Das Kabinett hat am 16.11.1999 ein neues Konzept beschlossen. Dieses Konzept wurde am 08.12.1999 auch dem Ausschuss für Ernährung, Landwirtschaft und Forsten vorgestellt. In diesem Konzept ist unter anderem für den Bereich „Maßnahmen der Ernährungserziehung in Kindergärten und Schulen“ festgelegt, dass die Ernährungserziehung in Kindergärten und Schulen schwerpunktmäßig über die Fortbildung von Erzieherinnen, Lehrkräften und Eltern gefördert wird.

Dazu haben wir ein Maßnahmenpaket geschnürt, das den Erzieherinnen zur Verfügung gestellt wird. Wir veranstalten Fortbildungen für Erzieherinnen auf regionaler

und überregionaler Ebene zu Themen der kindgerechten Ernährung. Wir führen im Rahmen unserer Arbeitskapazitäten Projekte mit Kindern durch, die beispielgebend von den Erzieherinnen multipliziert werden können. Unsere Beratungskräfte bieten den Eltern Seminare an, übernehmen Elternabende, Hausmeisterschulungen und vieles mehr. Derzeit werden Infotheken an unseren Ämtern neu eingerichtet, an denen wir unser fachliches Wissen für die Multiplikatoren, also auch für die Erzieher, Lehrer und Verbände bereithalten.
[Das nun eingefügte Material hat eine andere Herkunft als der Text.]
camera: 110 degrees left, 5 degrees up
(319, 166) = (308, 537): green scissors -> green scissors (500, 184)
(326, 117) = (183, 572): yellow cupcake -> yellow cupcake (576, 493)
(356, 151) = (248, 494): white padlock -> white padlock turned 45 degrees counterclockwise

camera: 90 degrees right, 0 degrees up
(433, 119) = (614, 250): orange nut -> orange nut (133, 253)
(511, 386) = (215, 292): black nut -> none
Dort unterstützt auch eine Beratungskraft die Erzieherinnen bei der Lösung von Problemen. Wir bieten Medienpakete zum Verleih an mit einer Anleitung zum Einsatz und mit Anschauungsmitteln wie zum Beispiel der „Kleinen Lok“. Diese Pakete können in den Gruppen eingesetzt werden, wenn es nach den Vorgaben des Rahmenplans optimal erscheint.

Unser Ziel ist es, durch die Schulung von Multiplikatoren nicht nur 30%, sondern 100% der Kinder zu erreichen.
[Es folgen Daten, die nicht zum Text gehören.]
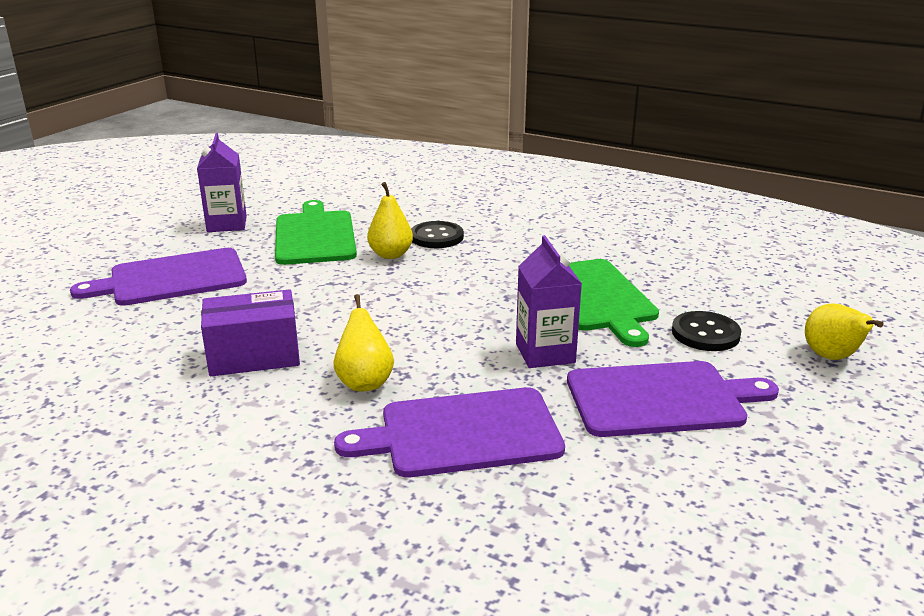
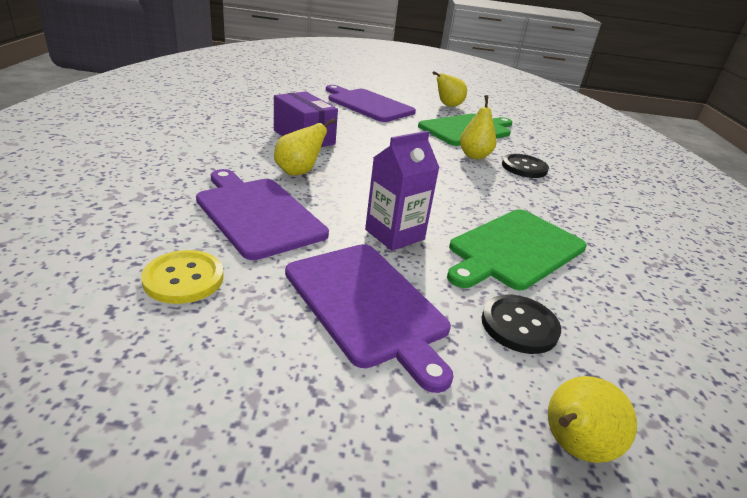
camera: 60 degrees right, 5 degrees up
(227, 224) = (447, 106): purple carton -> yellow pear
(587, 506) = (184, 279): none -> yellow button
Frau Zweite Vizepräsidentin Riess: Gibt es Zusatzfragen? – Frau Hecht, bitte.

Frau Staatssekretärin, ich frage Sie, sind Sie mit mir der Meinung, dass die vorbeugende Arbeit mit den Kindern, beispielsweise die Zurverfügungstellung dieser Informationen, die preiswerteste Arbeit für unsere Gesellschaft ist?
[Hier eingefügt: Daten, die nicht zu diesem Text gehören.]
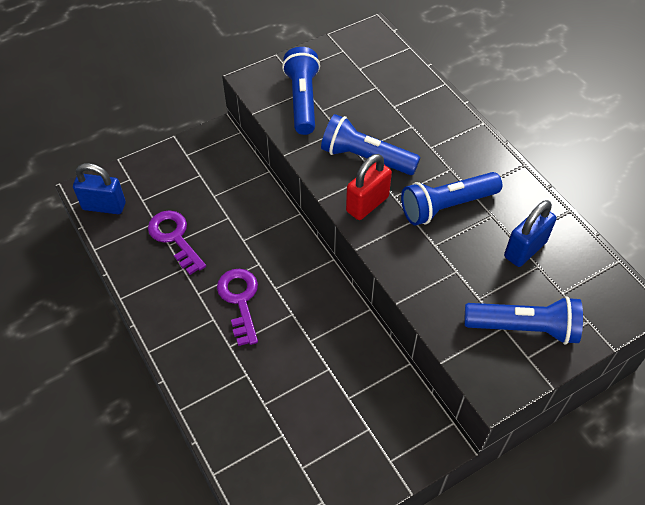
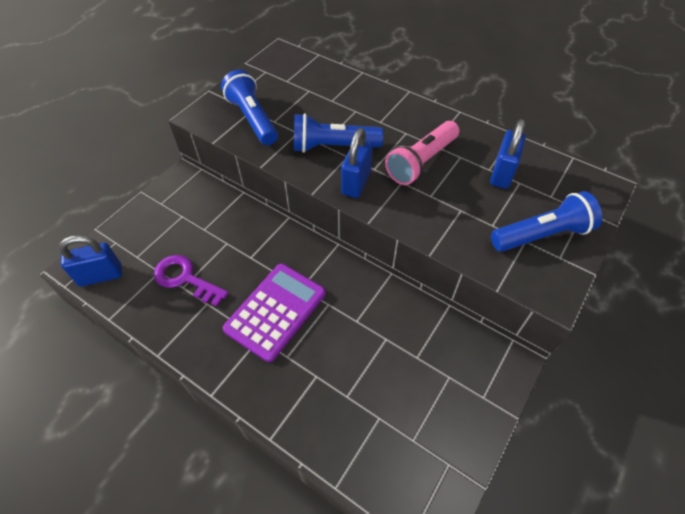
camera: 25 degrees left, 0 degrees up
(240, 301) = (275, 311): purple key -> purple calculator
(367, 204) = (356, 182): red padlock -> blue padlock
(446, 206) = (421, 162): blue flashlight -> pink flashlight

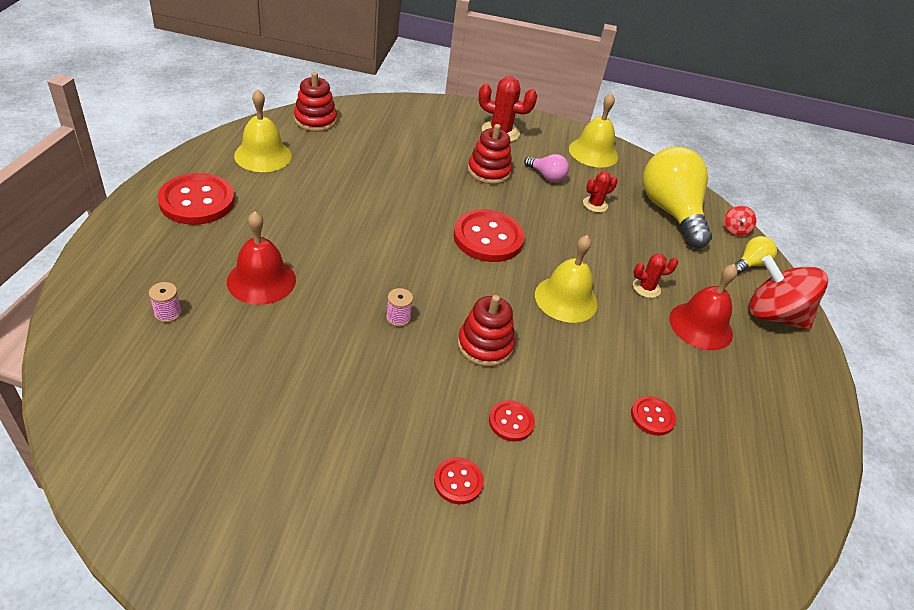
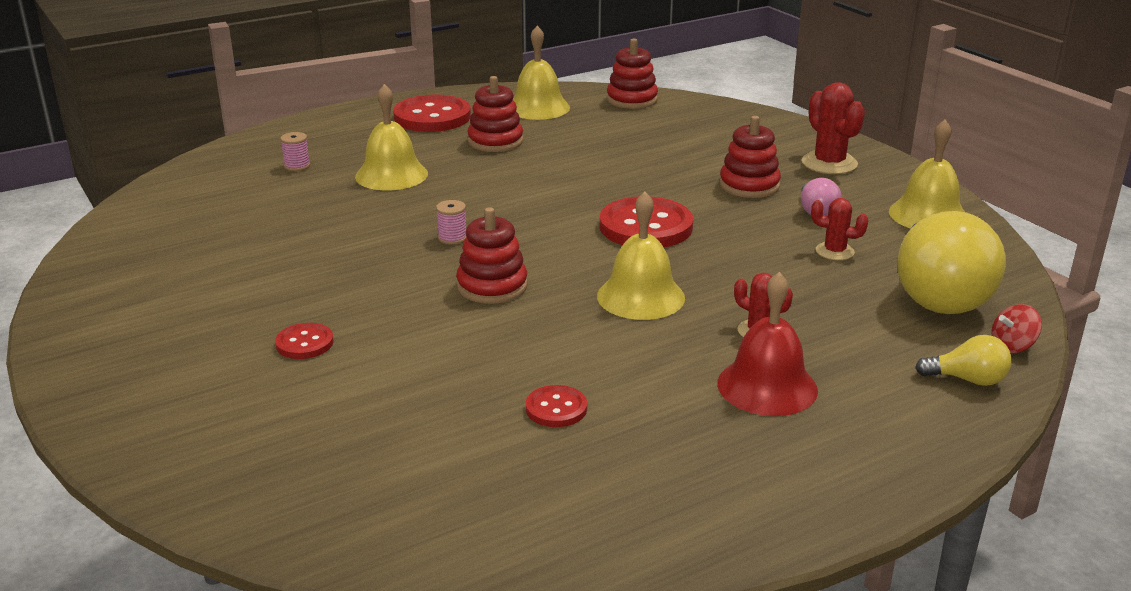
camera: 55 degrees right, 15 degrees down
(261, 280) = (391, 175): red bell -> yellow bell
(285, 205) = (495, 141): none -> red stacking toy
(511, 422) = (416, 338): red button -> none
(670, 212) = (937, 295): yellow light bulb -> yellow light bulb turned 150 degrees clockwise
(774, 315) = (900, 430): red spinning top -> none

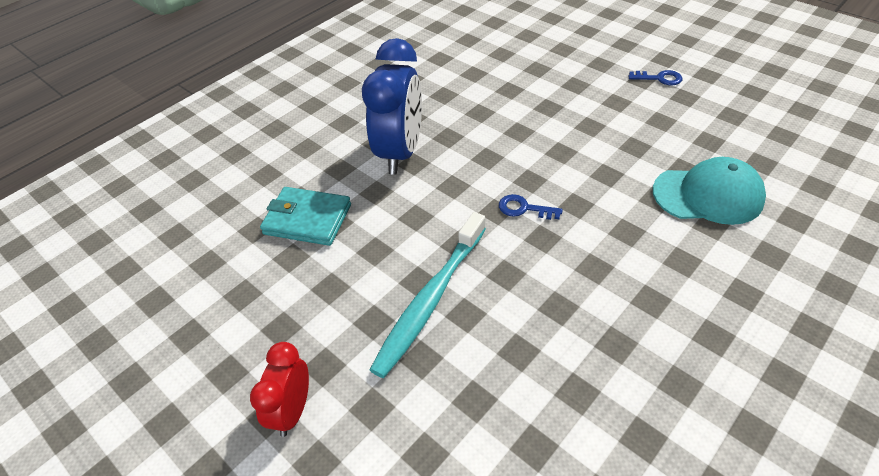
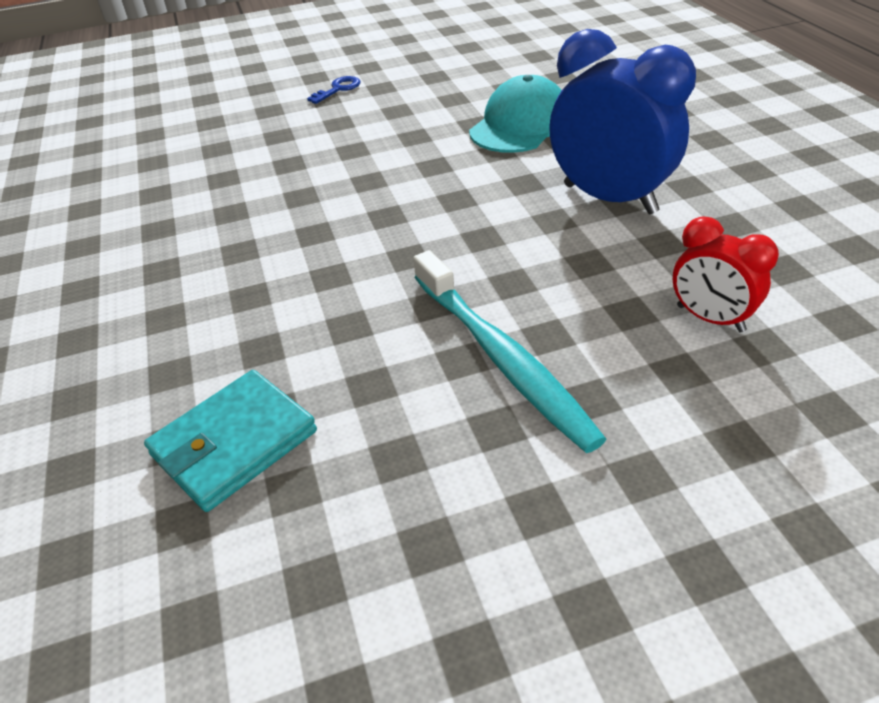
camera: 60 degrees left, 5 degrees down
(292, 410) = (600, 574): red clock -> red clock (710, 319)
(400, 153) = (215, 301): blue clock -> blue clock (609, 199)
(524, 208) = (426, 235): blue key -> none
Frau Zweite Vizepräsidentin Riess: Frau Staatssekretärin, bitte.

Frau Staatssekretärin Deml (Landwirtschaftsministe- rium): Ja, ich stimme Ihnen zu. Ich kann deshalb nur wiederholen, was ich vorhin bereits gesagt habe: Die Ernährungserziehung war und ist Schwerpunkt der staatlichen Ernährungsberatung. Allerdings muss die Effizienz noch erhöht werden.

Frau Zweite Vizepräsidentin Riess: Gibt es weitere Zusatzfragen? – Frau Hecht, bitte.

Frau Staatssekretärin, wie können die Ernährungsberaterinnen die ihnen gestellten Aufgaben erfüllen, obwohl sie weniger geworden sind? Reicht ihre Zahl noch aus, wenn eine der Frauen erkrankt oder in Urlaub geht? Haben wir überhaupt noch genügend Ernährungsberaterinnen in Bayern?

Frau Zweite Vizepräsidentin Riess: Frau Staatssekretärin, bitte.

Frau Staatssekretärin Deml (Landwirtschaftsministe- rium): Wir haben an unseren Ämtern ein flächendeckendes Netz von Beratungsstellen mit hoch motiviertem Personal. Wir müssen aber weitere Planstellen abbauen, wie das im Haushaltsgesetz vorgesehen ist.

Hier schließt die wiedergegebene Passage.